Radprofi Basso: Schuss nach hinten
AP

Radprofi Basso: Schuss nach hinten

"Er hat uns zehn Monate belogen und verdient daher keine Gnade. Zwei Jahre halte ich für angemessen", sagte McQuaid beim Start zum Giro d'Italia am Samstag auf La Maddalena. Basso war von Italiens Olympia-Komitee Coni eine Strafmilderung in Aussicht gestellt worden, falls er kooperieren würde. Der Italiener machte nach seinen großspurigen Ankündigungen aber schnell einen Rückzieher und räumte lediglich geplantes Doping ein, ohne dabei einen einzigen Namen zu nennen.

Nach Informationen der "Gazzetta dello Sport" könnte Italiens Olympia-Komitee schon morgen eine Zweijahressperre gegen Basso beantragen. McQuaid lobte ausdrücklich die italienischen Ermittler, die gut mit den spanischen Behörden zusammengearbeitet hätten, um Ergebnisse zu erzielen.

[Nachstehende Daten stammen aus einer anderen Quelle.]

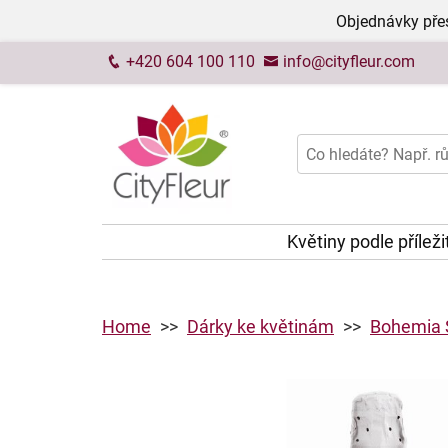
Objednávky přes
+420 604 100 110
info@cityfleur.com
Květiny podle příleži
Home
Dárky ke květinám
Bohemia S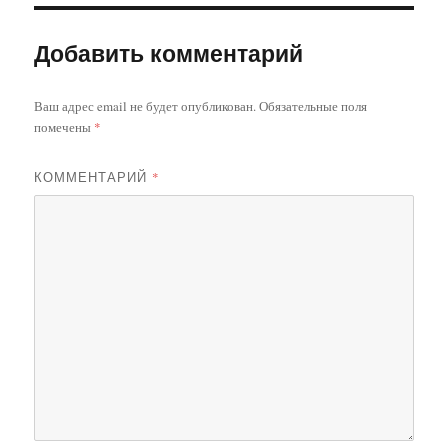
Добавить комментарий
Ваш адрес email не будет опубликован.
Обязательные поля
помечены
*
КОММЕНТАРИЙ
*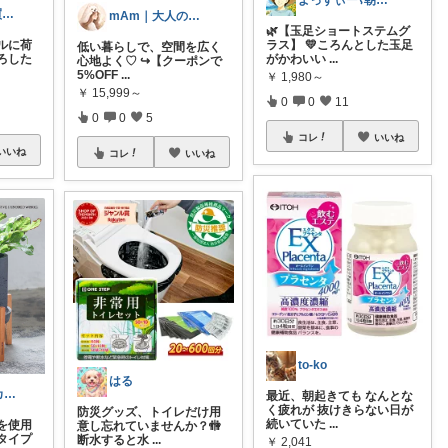
よっすぃー⌇朝コレ☀楽しい暮らし😇
0歳事故防止|買う前メモ｜yoshi
mAm｜大人のご褒美セレクト
🌿【玉足ショートステムグ
ルに荷
ラス】 💛ころんとした玉足
低い暮らしで、空間を広く
ろした
がかわいい
...
心地よく♡ ↪︎【クーポンで
5%OFF
...
￥
1,980～
￥
15,999～
0
0
11
0
0
5
コレ
いいね
いいね
コレ
いいね
to-ko
はる
しゅうきち｜カフェ☕と暮らし🍀
最近、朝起きても なんとな
く疲れが 抜けきらない日が
防災グッズ、トイレだけ用
続いていた
...
を使用
意し忘れていませんか？🚻
タイプ
断水すると水
...
￥
2,041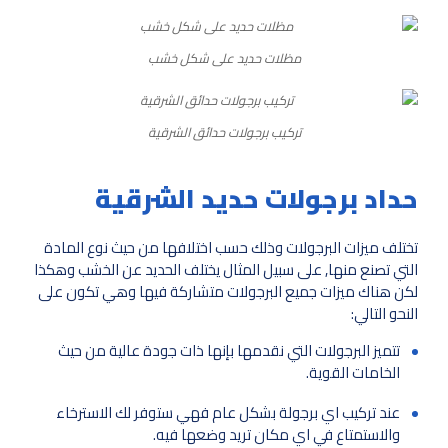
مظلات حديد على شكل خشب
تركيب برجولات حدائق الشرقية
حداد برجولات حديد الشرقية
تختلف ميزات البرجولات وذلك حسب اختلافها من حيث نوع المادة
التي تصنع منها, على سبيل المثال يختلف الحديد عن الخشب وهكذا
لكن هناك ميزات جميع البرجولات متشاركة فيها وهي تكون على
النحو التالي:
تتميز البرجولات التي نقدمها بإنها ذات جودة عالية من حيث
الخامات القوية.
عند تركيب اي برجولة بشكل عام فهي ستوفر لك الاسترخاء
والاستمتاع في اي مكان تريد وضعها فيه.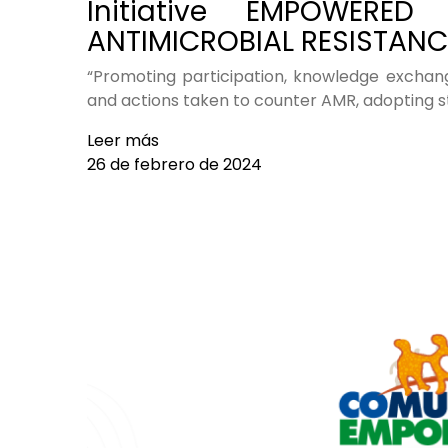
Initiative EMPOWERE
ANTIMICROBIAL RESISTANC
“Promoting participation, knowledge exchange,
and actions taken to counter AMR, adopting 
Leer más
26 de febrero de 2024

Beim Giro wollen die Verantwortlichen weitere Negativ-Schlagzeilen verhindern. So sollen die Dopingkontrolleure die Radprofis selbst mitten in der Nacht zum Test bitten. Das teilte Mario Zorzoli mit. "Normalerweise werden die Tests früh morgens genommen. Aber diesmal müssen die Fahrer mit überraschenden Tests am Abend und auch während der Nacht rechnen", sagte der Chefmediziner des Weltverbandes UCI nach einem Treffen mit den Ärzten der 22 teilnehmenden Teams.

Die zweite Etappe gewann heute der Australier Robbie McEwen im Massensprint vor den Lokalmatadoren Paolo Bettini und Milram-Kapitän Alessandro Petacchi. Ins Rosa Trikot des Spitzenreiters fuhr der frühere ProTour-Gesamtsieger Danilo di Luca. Der 31-Jährige hatte gestern zum Auftakt mit seinem Liquigas-Team das Mannschaftszeitfahren gewonnen und übernahm heute die Führung von seinem Teamkollegen Enrico Gasparotto durch einen Platz im Hauptfeld. Die neun deutschen Fahrer konnten an den beiden ersten Tagen keine Akzente setzen.